* [Exercise details]: The lines to copy from the listing below are those that contain the string "relentless".

* [Data records]:
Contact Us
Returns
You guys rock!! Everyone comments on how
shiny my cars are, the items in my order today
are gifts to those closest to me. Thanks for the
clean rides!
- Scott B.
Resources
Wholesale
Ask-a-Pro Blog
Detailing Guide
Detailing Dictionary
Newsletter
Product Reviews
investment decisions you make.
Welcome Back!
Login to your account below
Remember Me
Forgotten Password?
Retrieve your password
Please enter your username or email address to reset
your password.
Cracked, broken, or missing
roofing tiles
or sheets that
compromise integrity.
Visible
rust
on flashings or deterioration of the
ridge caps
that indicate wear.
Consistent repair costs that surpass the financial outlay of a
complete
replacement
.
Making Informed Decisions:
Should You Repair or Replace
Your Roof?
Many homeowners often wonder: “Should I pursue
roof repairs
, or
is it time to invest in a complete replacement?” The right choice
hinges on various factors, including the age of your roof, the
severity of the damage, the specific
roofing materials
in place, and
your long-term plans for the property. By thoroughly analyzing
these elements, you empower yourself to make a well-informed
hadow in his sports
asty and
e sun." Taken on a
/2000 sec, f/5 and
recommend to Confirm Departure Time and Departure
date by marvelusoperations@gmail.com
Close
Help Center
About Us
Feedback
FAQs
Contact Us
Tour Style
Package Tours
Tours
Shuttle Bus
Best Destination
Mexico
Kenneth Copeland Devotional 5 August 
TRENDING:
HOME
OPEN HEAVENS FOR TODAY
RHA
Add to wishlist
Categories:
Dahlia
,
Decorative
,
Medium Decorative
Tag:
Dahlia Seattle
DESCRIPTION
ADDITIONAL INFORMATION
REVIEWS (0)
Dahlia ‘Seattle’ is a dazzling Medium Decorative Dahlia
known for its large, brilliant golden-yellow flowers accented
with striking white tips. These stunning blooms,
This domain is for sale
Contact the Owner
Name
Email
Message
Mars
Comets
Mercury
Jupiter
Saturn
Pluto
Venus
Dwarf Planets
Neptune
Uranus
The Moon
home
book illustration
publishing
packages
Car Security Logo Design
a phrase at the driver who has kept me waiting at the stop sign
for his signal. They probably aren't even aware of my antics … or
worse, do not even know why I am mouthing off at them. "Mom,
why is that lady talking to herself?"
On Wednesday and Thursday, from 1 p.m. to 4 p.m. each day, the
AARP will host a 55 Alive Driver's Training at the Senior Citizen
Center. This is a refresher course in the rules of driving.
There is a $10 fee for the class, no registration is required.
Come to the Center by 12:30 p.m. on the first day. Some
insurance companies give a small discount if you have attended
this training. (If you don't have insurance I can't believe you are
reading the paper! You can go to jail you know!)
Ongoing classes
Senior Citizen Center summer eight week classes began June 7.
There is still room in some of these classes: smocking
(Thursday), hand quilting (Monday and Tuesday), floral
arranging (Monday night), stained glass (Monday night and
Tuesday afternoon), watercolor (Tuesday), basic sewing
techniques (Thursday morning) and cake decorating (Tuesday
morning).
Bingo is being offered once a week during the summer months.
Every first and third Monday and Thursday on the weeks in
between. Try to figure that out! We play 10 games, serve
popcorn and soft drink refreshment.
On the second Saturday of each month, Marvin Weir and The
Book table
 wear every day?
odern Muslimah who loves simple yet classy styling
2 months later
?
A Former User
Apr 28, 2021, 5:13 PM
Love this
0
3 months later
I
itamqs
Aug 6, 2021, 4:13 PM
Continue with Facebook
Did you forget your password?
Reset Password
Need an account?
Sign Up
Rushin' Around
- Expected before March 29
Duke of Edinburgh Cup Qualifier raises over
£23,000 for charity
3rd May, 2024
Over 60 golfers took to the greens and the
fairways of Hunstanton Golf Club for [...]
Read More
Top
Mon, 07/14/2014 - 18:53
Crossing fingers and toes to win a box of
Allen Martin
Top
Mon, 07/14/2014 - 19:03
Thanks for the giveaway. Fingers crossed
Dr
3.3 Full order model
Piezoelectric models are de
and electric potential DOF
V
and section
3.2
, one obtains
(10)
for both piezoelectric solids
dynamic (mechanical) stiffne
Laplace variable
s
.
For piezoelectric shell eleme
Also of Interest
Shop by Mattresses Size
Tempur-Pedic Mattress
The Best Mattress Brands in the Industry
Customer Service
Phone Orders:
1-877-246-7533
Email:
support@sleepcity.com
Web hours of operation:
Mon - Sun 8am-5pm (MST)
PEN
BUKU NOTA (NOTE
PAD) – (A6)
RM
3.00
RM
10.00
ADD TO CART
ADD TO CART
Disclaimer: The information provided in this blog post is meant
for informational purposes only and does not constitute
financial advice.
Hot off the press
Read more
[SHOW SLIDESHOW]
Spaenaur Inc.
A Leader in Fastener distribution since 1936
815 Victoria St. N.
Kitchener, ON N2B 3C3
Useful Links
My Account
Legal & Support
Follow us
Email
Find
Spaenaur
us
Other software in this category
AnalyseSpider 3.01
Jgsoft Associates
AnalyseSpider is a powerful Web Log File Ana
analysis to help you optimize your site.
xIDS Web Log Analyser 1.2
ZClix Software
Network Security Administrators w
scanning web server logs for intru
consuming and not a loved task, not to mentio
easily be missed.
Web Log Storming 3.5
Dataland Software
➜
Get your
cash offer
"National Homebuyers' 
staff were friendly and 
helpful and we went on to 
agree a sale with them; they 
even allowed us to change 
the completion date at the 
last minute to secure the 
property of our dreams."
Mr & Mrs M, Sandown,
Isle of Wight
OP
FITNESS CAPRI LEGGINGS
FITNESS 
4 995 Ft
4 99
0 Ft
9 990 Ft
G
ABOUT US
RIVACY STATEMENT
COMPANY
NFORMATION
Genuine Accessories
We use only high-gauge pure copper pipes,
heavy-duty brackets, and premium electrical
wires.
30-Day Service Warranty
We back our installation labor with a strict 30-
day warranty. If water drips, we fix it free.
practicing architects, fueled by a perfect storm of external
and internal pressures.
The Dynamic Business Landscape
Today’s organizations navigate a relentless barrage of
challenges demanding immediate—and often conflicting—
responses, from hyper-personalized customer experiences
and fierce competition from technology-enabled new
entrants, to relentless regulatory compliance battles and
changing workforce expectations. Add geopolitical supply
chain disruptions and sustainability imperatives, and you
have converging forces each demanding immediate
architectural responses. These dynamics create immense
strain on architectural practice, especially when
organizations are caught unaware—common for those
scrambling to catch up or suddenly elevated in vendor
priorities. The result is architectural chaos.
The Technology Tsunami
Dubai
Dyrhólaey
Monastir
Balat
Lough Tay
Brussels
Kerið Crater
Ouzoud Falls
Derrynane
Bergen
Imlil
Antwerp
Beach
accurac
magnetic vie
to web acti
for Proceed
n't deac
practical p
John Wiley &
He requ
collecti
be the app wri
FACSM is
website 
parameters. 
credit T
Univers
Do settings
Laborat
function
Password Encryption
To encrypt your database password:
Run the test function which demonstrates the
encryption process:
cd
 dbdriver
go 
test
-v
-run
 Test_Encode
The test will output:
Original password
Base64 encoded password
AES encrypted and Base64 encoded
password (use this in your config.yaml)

* [Result below]:
Today’s organizations navigate a relentless barrage of
entrants, to relentless regulatory compliance battles and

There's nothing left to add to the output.